I thought about throwing my pillow at Matt, but then I'd have to go get it. Instead, I flipped him off. "Go the fuck away."

He put his hands up in surrender. "Don't worry. I was on my way out anyway. See ya."

I didn't bother to respond as he left and I heard the door close behind him. Finally. Some peace and quiet.

I rolled over in bed, trying to go to sleep, but for some reason, I couldn't get comfortable. It was almost like something was missing.

Or someone.

I shot straight up as I remembered how I slept last night. Why hadn't I remembered that part of the night before now?

Jesus. What was wrong with me? I asked another guy to sleep in the same bed as me. Why the fuck would I do that? I wasn't gay. I didn't like him like that.

And he didn't even say anything this morning. Probably because he wasn't gay and it was just as awkward for him. Yeah. That's got to be it.

Sighing, I fell back into bed. It's fine. We'll both forget about it and that would be that.

~

I woke up some time later with a massive hard-on. I couldn't remember what I had been dreaming about, but I know it was hot. I hadn't had sex in so long. I just needed this release.

Dipping my hand into my pants, I grabbed my erection and started pumping myself up and down. I moaned, throwing my head back into my pillows out of the sheer pleasure I was giving myself.

I was getting close to my climax when his face popped into my mind.

Kyle.

Immediately, I stopped and climbed out of bed. I wasn't gay. I couldn't just jack off to the thought of Kyle. That was just wrong. It was gross.

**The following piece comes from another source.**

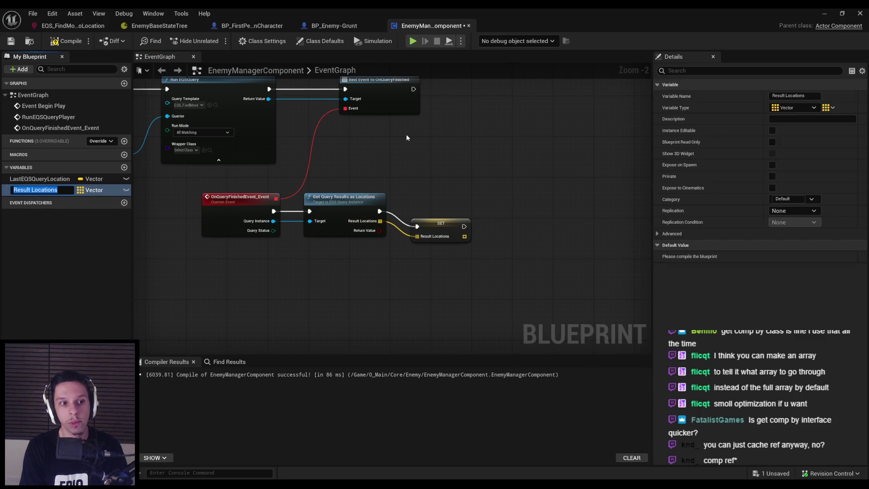
{"action": "type", "text": "QueryRes"}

But even as I paced back and forth across the bedroom, the image of him running his tongue down my shaft was making me harder.

If I was actually going to jack off, it wasn't going to be him that I would think about. I tried picturing Annabel, but she's always refused to give me head. And I've never really felt particularly attracted to her to begin with. Instead, I pictured that hot girl at the cafe.

Except as soon as I tried to think of her, Quincy was there, looking up at me with those striking blue eyes and that shy little smile and his blond hair that was just long enough for him to tuck behind his ears.